[[ Data in this exercise, beginning ]]

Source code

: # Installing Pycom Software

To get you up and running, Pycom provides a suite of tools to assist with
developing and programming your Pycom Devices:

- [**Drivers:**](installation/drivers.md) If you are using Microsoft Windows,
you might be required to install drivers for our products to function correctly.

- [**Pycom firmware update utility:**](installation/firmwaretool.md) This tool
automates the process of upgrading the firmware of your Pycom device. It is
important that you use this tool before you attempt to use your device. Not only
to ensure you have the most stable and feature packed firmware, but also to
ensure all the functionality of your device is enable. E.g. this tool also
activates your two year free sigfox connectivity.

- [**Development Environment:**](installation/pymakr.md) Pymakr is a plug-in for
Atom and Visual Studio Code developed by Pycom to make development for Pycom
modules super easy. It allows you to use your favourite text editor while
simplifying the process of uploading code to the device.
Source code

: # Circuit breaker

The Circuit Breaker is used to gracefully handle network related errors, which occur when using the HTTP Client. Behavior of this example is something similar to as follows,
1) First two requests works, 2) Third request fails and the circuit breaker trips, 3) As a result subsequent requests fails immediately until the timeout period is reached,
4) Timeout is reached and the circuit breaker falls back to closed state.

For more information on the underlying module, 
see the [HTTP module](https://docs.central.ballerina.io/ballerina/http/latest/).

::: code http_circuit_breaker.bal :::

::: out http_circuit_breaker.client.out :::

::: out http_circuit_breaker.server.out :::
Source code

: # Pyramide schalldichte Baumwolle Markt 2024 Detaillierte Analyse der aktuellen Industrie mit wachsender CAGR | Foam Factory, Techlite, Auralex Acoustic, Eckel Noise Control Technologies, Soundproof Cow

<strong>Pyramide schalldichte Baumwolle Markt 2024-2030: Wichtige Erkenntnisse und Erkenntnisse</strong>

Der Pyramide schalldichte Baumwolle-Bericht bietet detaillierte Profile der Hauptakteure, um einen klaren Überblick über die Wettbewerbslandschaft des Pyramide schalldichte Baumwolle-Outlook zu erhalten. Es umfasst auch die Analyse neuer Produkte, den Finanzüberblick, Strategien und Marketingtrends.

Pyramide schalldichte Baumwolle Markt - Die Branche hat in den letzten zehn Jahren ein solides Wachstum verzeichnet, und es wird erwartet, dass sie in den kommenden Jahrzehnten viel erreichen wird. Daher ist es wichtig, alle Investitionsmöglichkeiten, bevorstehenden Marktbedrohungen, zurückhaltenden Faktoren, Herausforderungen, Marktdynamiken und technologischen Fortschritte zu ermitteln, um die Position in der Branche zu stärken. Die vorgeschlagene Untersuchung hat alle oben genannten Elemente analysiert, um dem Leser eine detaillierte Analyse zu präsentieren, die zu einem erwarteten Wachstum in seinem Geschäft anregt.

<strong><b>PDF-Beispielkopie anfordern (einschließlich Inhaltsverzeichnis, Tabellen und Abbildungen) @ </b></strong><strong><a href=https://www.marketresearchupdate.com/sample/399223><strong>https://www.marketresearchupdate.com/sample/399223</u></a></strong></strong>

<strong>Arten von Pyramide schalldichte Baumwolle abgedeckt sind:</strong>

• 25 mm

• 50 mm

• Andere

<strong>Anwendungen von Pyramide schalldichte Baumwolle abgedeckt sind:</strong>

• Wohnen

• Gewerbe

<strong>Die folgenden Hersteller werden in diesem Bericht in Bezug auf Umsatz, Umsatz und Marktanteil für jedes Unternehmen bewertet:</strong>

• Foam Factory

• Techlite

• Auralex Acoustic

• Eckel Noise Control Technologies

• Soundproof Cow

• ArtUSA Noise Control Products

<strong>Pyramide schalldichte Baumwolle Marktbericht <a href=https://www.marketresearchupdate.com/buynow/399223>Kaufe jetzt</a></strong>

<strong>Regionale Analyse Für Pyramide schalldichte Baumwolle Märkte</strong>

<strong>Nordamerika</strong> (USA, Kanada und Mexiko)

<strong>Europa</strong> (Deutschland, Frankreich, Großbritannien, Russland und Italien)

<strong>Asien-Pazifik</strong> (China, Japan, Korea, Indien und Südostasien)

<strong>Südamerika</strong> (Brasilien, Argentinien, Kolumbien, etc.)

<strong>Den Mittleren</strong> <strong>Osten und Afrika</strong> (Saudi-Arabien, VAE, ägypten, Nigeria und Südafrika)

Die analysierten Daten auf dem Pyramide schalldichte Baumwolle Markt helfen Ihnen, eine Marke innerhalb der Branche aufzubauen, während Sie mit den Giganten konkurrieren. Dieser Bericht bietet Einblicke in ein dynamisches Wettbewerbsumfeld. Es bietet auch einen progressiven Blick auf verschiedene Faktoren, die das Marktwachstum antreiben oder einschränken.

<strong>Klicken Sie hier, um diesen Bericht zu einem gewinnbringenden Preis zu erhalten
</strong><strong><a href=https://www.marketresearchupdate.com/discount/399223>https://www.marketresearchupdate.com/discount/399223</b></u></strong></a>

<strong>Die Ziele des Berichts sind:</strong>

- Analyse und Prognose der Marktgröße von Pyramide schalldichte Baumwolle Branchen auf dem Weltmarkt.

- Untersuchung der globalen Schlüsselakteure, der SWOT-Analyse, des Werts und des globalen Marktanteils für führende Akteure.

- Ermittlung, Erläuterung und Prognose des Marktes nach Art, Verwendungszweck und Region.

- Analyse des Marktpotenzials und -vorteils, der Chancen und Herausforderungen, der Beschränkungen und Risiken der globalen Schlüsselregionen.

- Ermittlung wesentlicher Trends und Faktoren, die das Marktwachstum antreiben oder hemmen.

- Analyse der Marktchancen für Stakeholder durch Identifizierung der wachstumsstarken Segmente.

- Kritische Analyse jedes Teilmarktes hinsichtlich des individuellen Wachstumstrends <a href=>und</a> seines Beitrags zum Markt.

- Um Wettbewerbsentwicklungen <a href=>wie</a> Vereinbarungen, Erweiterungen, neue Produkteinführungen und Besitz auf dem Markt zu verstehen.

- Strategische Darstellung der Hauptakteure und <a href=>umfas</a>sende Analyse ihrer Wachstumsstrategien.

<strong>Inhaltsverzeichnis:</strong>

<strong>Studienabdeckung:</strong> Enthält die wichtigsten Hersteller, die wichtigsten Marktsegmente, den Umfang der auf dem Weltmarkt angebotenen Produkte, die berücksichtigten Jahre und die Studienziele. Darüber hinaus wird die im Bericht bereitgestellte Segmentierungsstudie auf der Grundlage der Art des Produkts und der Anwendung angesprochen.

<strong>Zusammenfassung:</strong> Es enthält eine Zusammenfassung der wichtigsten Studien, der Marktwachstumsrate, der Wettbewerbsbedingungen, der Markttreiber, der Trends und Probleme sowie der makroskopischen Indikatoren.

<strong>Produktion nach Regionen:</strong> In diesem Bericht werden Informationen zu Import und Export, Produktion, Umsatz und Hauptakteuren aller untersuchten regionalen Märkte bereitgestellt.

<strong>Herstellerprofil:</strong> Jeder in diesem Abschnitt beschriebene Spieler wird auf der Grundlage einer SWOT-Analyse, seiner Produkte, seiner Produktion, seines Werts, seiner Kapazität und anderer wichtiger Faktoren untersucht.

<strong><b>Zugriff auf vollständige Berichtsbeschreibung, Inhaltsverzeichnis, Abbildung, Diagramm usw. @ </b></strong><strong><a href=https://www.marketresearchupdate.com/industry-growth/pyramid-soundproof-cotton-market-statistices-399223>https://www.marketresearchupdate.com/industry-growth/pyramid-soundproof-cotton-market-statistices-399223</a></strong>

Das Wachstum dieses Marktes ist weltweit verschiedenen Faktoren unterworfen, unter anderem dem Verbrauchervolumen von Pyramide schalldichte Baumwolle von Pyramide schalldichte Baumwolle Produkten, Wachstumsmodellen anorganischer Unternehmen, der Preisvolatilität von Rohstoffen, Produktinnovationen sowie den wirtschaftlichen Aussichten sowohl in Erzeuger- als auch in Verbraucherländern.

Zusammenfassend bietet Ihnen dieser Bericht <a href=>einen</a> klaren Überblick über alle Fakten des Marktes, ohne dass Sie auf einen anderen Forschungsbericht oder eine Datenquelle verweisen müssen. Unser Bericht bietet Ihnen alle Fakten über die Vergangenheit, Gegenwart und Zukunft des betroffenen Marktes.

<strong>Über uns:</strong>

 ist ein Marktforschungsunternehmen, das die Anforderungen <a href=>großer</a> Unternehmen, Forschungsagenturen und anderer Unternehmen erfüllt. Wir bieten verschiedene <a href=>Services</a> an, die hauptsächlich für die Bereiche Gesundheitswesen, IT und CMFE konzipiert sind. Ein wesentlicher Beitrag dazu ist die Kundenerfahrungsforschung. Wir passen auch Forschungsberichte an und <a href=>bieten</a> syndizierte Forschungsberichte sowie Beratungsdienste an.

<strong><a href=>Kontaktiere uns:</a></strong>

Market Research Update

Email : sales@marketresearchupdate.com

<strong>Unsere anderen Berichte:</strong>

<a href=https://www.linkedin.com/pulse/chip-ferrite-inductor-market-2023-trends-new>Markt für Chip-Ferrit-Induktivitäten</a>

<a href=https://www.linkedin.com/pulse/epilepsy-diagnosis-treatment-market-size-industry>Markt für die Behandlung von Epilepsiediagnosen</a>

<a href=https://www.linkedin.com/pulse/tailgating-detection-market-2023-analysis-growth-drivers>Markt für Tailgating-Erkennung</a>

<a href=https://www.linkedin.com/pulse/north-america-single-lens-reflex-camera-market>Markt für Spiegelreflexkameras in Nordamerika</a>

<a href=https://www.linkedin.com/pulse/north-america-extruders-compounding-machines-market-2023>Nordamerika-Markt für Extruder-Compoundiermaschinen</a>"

[[ Data in this exercise, end ]]

◆ Aim of the exercise: Go through the listing above and write out exactly the lines starting with the one holding "<strong>Klicken Sie hier, um" and running through the one holding "<strong>Die Ziele des Berichts sind:</strong>", ends included, and no others.

◆ Exercise solution:
<strong>Klicken Sie hier, um diesen Bericht zu einem gewinnbringenden Preis zu erhalten
</strong><strong><a href=https://www.marketresearchupdate.com/discount/399223>https://www.marketresearchupdate.com/discount/399223</b></u></strong></a>

<strong>Die Ziele des Berichts sind:</strong>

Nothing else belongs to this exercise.